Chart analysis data

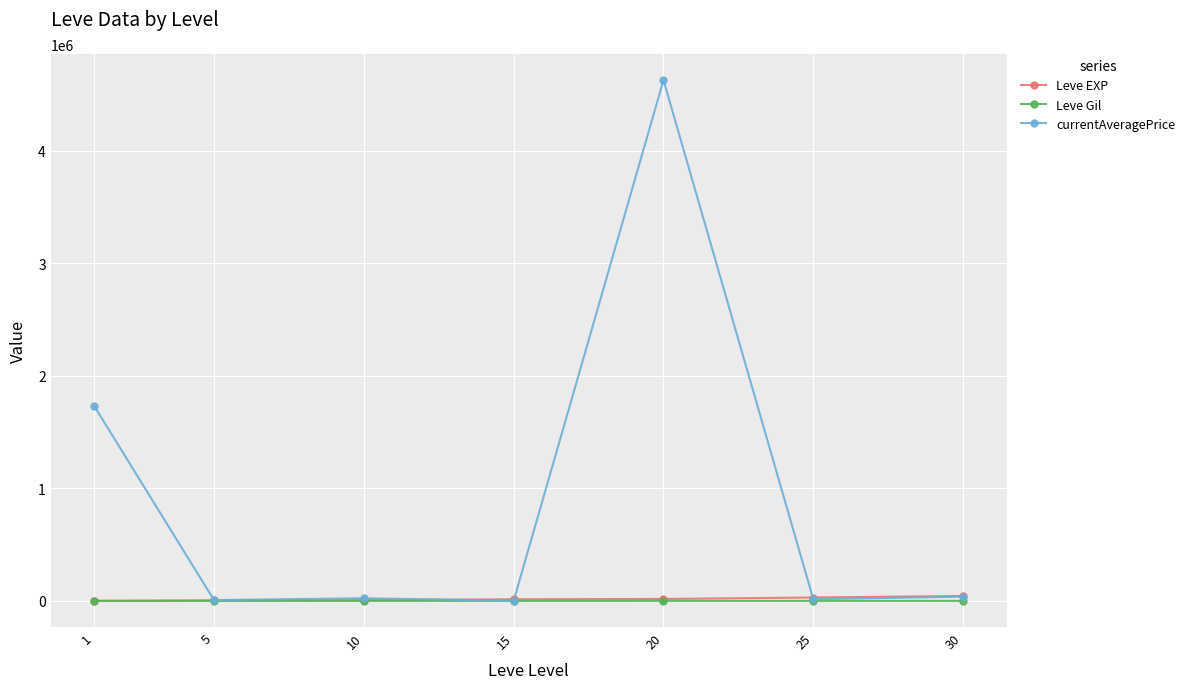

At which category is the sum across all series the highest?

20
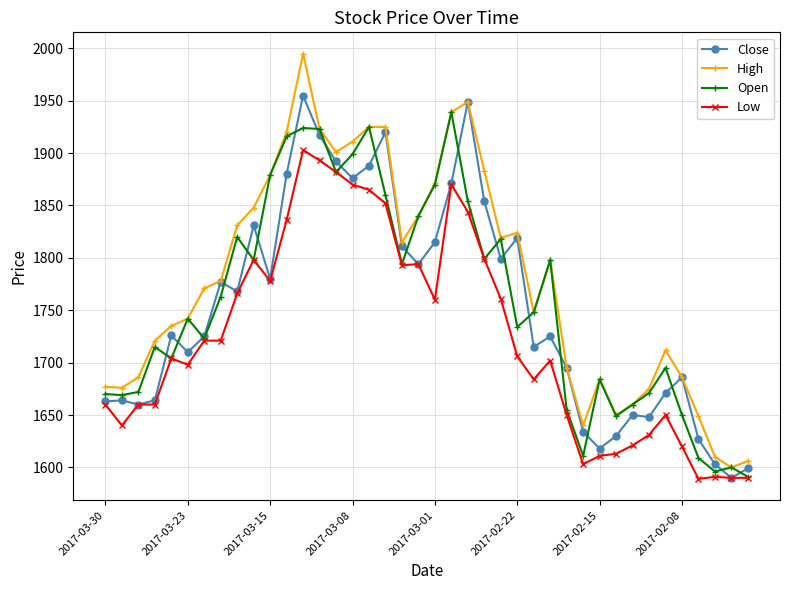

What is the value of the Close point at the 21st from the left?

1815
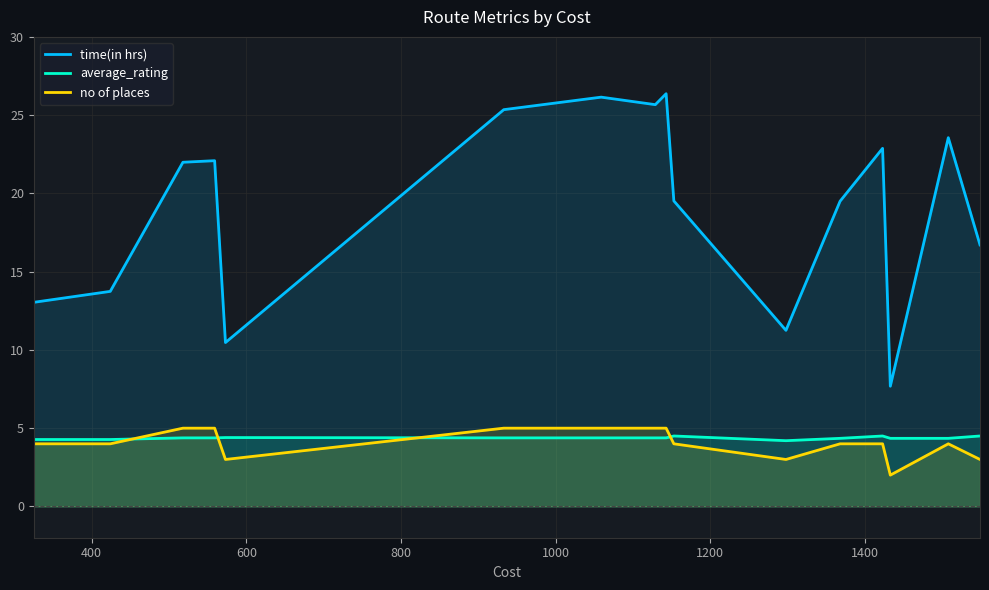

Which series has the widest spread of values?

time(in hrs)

WHAT IS EXPECTED. Update the material above by changing every "series" to "line" and keeping all other text as it is. Omit the pictures from your version.

EXERCISE SOLUTION.
At which category is the sum across all line the highest?

20

What is the value of the Close point at the 21st from the left?

1815

Which line has the widest spread of values?

time(in hrs)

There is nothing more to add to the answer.